How Timestamp Generation Works

This page is fundamentally different from VTT to SRT or ASS to SRT. Those conversions begin with a file that already has timing. TXT to SRT does not. It has to create timing logic from zero.

  • Every non-empty line becomes one subtitle entry:The converter treats each line as one subtitle block. That makes it easy to build a first draft from structured dialogue or lyrics. If a single line is too long, you may want to split it into two lines before converting so the on-screen text stays readable.
  • The first subtitle starts at zero:The generated SRT begins at 00:00:00,000, giving you a clean starting point for later editing. You can use a subtitle shifter afterward to offset all timestamps if your video has an intro or delay before dialogue begins.
  • A default duration is assigned to each line:Each subtitle line gets a readable default on-screen duration. This is not meant to replace detailed subtitle timing, but it gives you a useful first pass. Longer lines may need extended durations, which you can adjust in any SRT-compatible editor.
  • A small gap separates entries:The gap prevents the subtitles from feeling like one continuous wall of text and makes the output easier to review. This spacing also ensures that most video players render the transition between cues cleanly without overlap.
  • Blank lines are ignored:Blank lines in the source text do not create empty subtitle entries. You can use them to separate sections in the source file without breaking the output. This means you can organize your script with whitespace for readability and the converter will handle it gracefully.

When TXT to SRT Is the Right Tool

  • Building subtitles from a transcript:If you already have an AI transcription, meeting notes, or a cleaned-up transcript, this tool can turn it into an editable subtitle draft quickly. This is especially helpful when you need to create srt from text that was generated by a speech-to-text service that outputs plain text without timing data.
  • Turning lyrics into subtitle lines:Music video workflows often begin with lyric text rather than a subtitle format. This page gives you a starting subtitle file that can be aligned later. Once the SRT is generated, you can fine-tune each cue to match the beat or vocal timing of the track.
  • Drafting subtitle structure before fine timing:Sometimes teams want to get subtitle blocks into an editor first and refine timing later.
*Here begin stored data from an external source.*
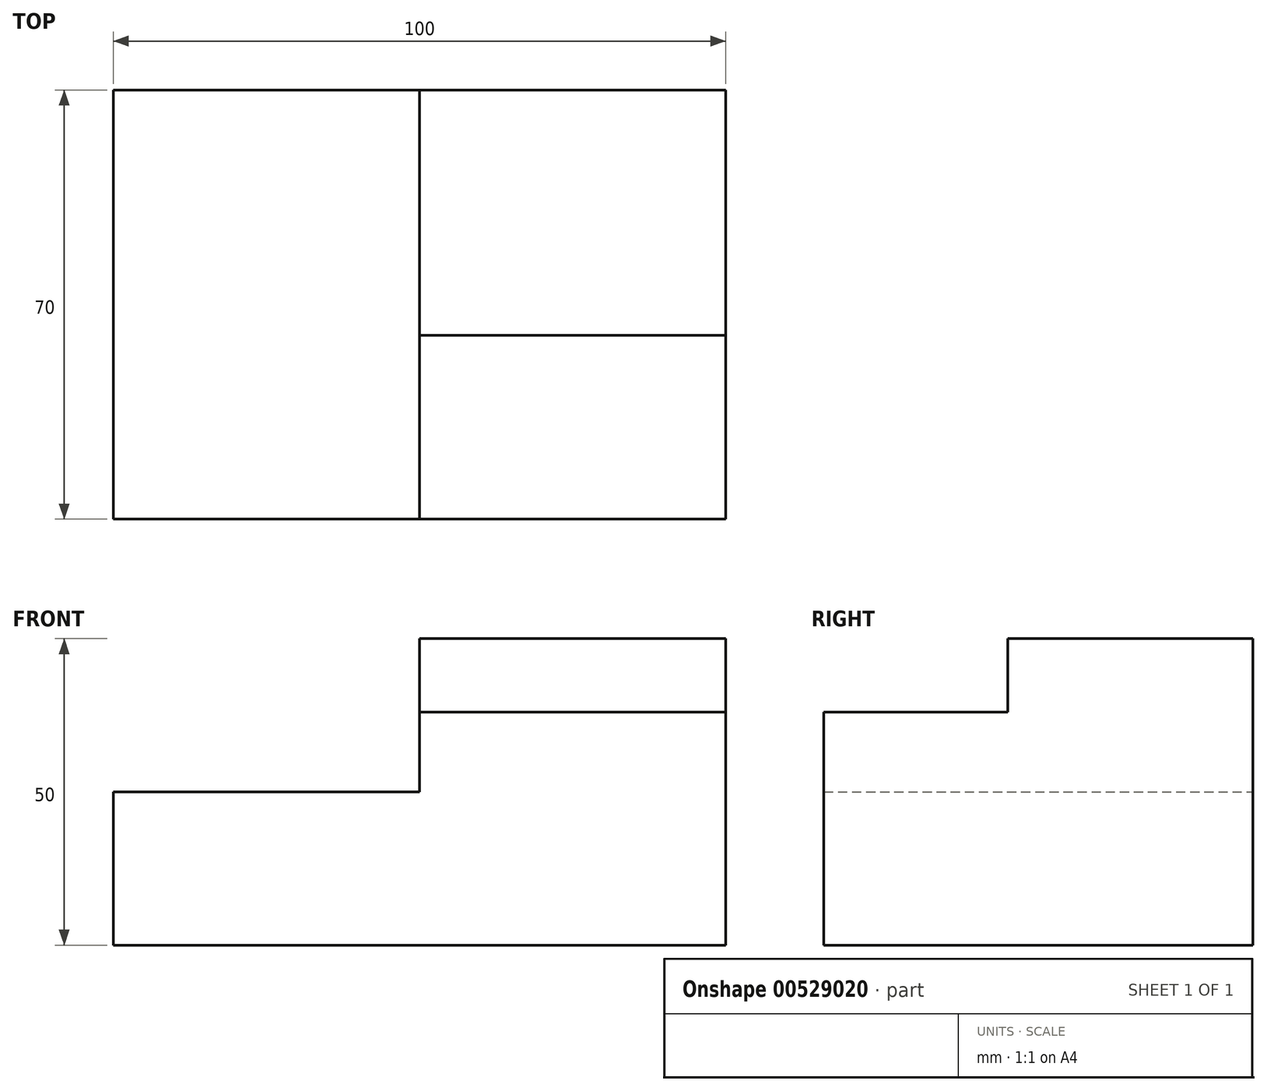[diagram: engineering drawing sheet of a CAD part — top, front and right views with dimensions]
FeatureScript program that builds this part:
annotation { "Feature Type Name" : "Feature", "Feature Type Description" : "" }
export const myFeature = defineFeature(function(context is Context, id is Id, definition is map)
    precondition{}
    {
        {
            var Q0;
            Q0=qCreatedBy(makeId("Front.planeOp"),FACE);
            var sketch = newSketch(context, id + "F0", { "sketchPlane" : qUnion([Q0])});
            skLineSegment(sketch, "E0", {"start": v(-51.43, 0) * mm, "end": v(48.57, 0) * mm});
            skLineSegment(sketch, "E1", {"start": v(48.57, 0) * mm, "end": v(48.57, 38) * mm});
            skLineSegment(sketch, "E2", {"start": v(48.57, 38) * mm, "end": v(48.57, 50) * mm});
            skLineSegment(sketch, "E3", {"start": v(48.57, 50) * mm, "end": v(-1.43, 50) * mm});
            skLineSegment(sketch, "E4", {"start": v(-1.43, 50) * mm, "end": v(-1.43, 38) * mm});
            skLineSegment(sketch, "E5", {"start": v(-1.43, 38) * mm, "end": v(-1.43, 25) * mm});
            skLineSegment(sketch, "E6", {"start": v(-1.43, 25) * mm, "end": v(-51.43, 25) * mm});
            skLineSegment(sketch, "E7", {"start": v(-51.43, 25) * mm, "end": v(-51.43, 0) * mm});
            skLineSegment(sketch, "E8", {"start": v(-1.43, 38) * mm, "end": v(48.57, 38) * mm});
            skSolve(sketch);
        }
        {
            var Q0;
            Q0=makeQuery(id+"F0.imprint","IMPRINT",FACE,{"disambiguationData":[TD([[makeQuery(id+"F0.imprint","IMPRINT",EDGE,{"derivedFrom":sQuery(id+"F0.wireOp",EDGE,"E0")}),1.0]])]});
            extrude(context, id + "F1", {"entities" : qUnion([Q0]), "depth" : 70 * mm, "offsetDistance" : 25 * mm});
        }
        {
            var Q0;
            Q0 = qSketchRegion(id + "F0", true);
            extrude(context, id + "F2", {"entities" : qUnion([Q0]), "operationType" : NewBodyOperationType.ADD, "depth" : 40 * mm, "offsetDistance" : 25 * mm});
        }
    });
TXT to SRT is useful for that intermediate step. It saves time compared to manually creating each numbered cue and timestamp pair from scratch in a text editor.
  • Creating a first-pass subtitle file for editors:Video editors that accept SRT need subtitle structure, not just text. This tool creates that structure automatically. Whether you are working in Premiere Pro, DaVinci Resolve, or a web-based editor, the generated SRT file can be imported directly and refined on the timeline.
  • Converting drafts before fine-grained timing work starts:Many subtitle workflows are staged. First, get the dialogue into subtitle form. Second, adjust timing against the actual video. TXT to SRT is valuable because it shortens the first stage dramatically and gives editors a file they can work with immediately.

TXT vs SRT

A plain text file contains text only. It has no timestamps, no cue numbers, and no playback logic. SRT is different because every subtitle entry includes a number, a start and end time, and the displayed text. That is why this converter has to do more than rewrite syntax. It has to generate the missing subtitle logic that plain text does not carry. Most subtitle format converters simply remap existing data from one structure to another, but TXT to SRT must infer structure where none exists. The converter fills in sequential numbering, calculates start and end timestamps, and inserts the required blank-line delimiters that the SRT specification demands between cues.

That is also why TXT to SRT should be described honestly. It is not a perfect timing solution. It is a fast drafting tool. The value is that it turns a raw text document into a structured subtitle file that can be previewed, shifted, imported, and refined. For many users that is exactly the bridge they need between transcript text and true subtitle editing.